BUTIR TUGAS 1:
Tuliskan ulang kata demi kata bagian dari tulisan tentang buku Matinya Kepakaran yang dibuka dengan kata-kata "Benar saja, orang" dan ditutup dengan "tidak mengetahui apa-apa.".
BUTIR TUGAS 2:
Tolong teruskan tulisan tentang buku Matinya Kepakaran mulai setelah kalimat terakhirnya.

-------- KUTIPAN YANG DIBERIKAN

Tulisan ini bermula dari rasa ingin menanggapi isi sebagian buku yang berjudul Matinya Kepakaran (Perlawanan terhadap pengetahuan yang telah mapan dan mudaratnya)_Tom Nichols. Buku yang ditulis  untuk menceritakan para kaum intelektual di Amerika Serikat yang mulai condong ke arah pragmatis.  Dalam kata pengantarnya menyebutkan bahwa "kini Amerika Serikat menjadi negara yang terobsesi memuja ketidaktahuannya sendiri".
Terlepas benar dan salah pernyataan tersebut, saya tidak membahas fakta yang sebenarnya terjadi di sana. Akan tetapi penulis ingin menjelaskan relevansi isi buku tersebut dengan Indonesia saat ini_khusus dalam perguruan Pendidikan Tinggi.
Benar saja, orang yang lulus perguruan tinggi, kerap kali menganggap bahwa dirinya mengetahui segalanya. Orang tidak lagi hanya berpacu pada jurusannya, tapi semua bidang merasa dia kuasai. Yang terjadi, ketika lulus perguruan tinggi; seringkali kita merasa pintar namun sesungguhnya kita tidak mengetahui apa-apa.

----------------
-------- KUTIPAN DATA

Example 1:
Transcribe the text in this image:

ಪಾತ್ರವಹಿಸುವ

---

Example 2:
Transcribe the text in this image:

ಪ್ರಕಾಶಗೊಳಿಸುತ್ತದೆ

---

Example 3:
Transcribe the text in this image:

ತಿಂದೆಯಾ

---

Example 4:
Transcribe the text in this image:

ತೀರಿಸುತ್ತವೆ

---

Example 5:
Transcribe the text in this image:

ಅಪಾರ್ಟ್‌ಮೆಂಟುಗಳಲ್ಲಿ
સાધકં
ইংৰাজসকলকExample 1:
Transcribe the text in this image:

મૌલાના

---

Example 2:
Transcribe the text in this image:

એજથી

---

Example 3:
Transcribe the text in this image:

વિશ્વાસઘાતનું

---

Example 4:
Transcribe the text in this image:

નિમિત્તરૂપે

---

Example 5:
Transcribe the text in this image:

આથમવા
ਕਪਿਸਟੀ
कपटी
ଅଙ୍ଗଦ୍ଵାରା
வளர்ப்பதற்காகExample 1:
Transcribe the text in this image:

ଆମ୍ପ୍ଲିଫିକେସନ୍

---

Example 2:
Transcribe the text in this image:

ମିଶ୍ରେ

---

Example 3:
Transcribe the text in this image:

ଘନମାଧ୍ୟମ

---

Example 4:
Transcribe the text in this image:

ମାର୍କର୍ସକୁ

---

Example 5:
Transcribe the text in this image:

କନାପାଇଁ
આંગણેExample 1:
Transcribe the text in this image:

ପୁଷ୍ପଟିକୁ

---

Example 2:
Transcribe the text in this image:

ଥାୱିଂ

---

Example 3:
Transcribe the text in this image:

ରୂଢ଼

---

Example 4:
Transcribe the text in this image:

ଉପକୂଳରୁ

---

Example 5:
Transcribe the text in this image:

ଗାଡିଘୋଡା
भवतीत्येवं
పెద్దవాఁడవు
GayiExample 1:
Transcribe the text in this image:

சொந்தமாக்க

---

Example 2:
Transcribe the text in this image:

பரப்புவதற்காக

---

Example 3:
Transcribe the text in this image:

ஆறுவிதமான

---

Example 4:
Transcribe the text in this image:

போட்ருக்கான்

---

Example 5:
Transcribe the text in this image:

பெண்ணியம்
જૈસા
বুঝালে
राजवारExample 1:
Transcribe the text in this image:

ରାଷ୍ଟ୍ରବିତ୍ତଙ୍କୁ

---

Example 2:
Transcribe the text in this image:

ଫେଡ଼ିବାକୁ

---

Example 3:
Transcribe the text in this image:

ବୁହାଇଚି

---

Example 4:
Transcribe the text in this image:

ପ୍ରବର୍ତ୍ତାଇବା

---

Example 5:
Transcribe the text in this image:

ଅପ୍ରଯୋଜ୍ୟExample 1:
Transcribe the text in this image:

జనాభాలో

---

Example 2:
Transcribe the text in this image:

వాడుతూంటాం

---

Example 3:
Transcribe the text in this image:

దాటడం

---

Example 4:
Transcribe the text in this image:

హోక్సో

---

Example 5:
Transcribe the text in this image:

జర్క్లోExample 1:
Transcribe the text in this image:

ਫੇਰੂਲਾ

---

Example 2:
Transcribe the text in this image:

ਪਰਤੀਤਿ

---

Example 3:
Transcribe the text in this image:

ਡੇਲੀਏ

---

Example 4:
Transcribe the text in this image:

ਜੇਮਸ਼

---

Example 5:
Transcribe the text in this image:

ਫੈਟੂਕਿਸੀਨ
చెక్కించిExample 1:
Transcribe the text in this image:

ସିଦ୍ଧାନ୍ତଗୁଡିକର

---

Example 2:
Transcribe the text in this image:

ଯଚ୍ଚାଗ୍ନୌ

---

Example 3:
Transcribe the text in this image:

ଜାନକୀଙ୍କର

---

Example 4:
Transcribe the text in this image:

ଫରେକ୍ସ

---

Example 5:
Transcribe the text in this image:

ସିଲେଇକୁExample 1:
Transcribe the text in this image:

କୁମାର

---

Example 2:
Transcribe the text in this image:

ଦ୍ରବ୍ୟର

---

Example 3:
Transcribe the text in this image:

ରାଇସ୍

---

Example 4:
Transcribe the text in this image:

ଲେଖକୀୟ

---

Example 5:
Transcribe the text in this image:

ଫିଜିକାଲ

----------------

JAWABAN TERTULIS 1:
Benar saja, orang yang lulus perguruan tinggi, kerap kali menganggap bahwa dirinya mengetahui segalanya. Orang tidak lagi hanya berpacu pada jurusannya, tapi semua bidang merasa dia kuasai. Yang terjadi, ketika lulus perguruan tinggi; seringkali kita merasa pintar namun sesungguhnya kita tidak mengetahui apa-apa.

JAWABAN TERTULIS 2:
Kita bicara apa saja yang sedang trend dan hangat (viral) dalam pemberitaan. Sayangnya pemikiran kita itu, selalu tak mengakar dan menyentuh titik persoalan yang terjadi.
Kritikan yang kita lontarkan, terlebih lagi terhadap kebijakan-kebijakan yang dikeluarkan pemerintah. Bukan soal kritik yang tajam dan pedas, tapi lebih dari hanya sekedar cuap-cuap tak berdasar. Kritik tersebut disuarakan sering kali tak mempunyai basis argument yang kuat, tapi semata-mata hanya tujuan untuk mencari perhatian dan sensasi semata.
Sikap dan perilaku demikian, tidak lepas dari kegagalan pendidikan tinggi dalam membentuk daya kritis setiap mahasiswa. Pendidikan tinggi dinilai tak mampu menjadikan tiap mahasiswa menjadi agen of change (agen perubahan).
Indonesia adalah negara dengan pendidikan tinggi terbanyak di ASEAN. Memiliki jumlah di seluruh wilayah NKRI mencapai 3000 lebih Pendidikan Tinggi_Republika.co.id. Jika berkaca pada data tersebut, patut diacungkan jempol. Dengan jumlah yang fantastik, sekilas terlihat bahwa Indonesia melek akan ilmu pengetahuan. Dalam pandangan umum menunjukkan pada dunia bahwa bangsa Indonesia adalah bangsa yang mengedepankan pengetahuan.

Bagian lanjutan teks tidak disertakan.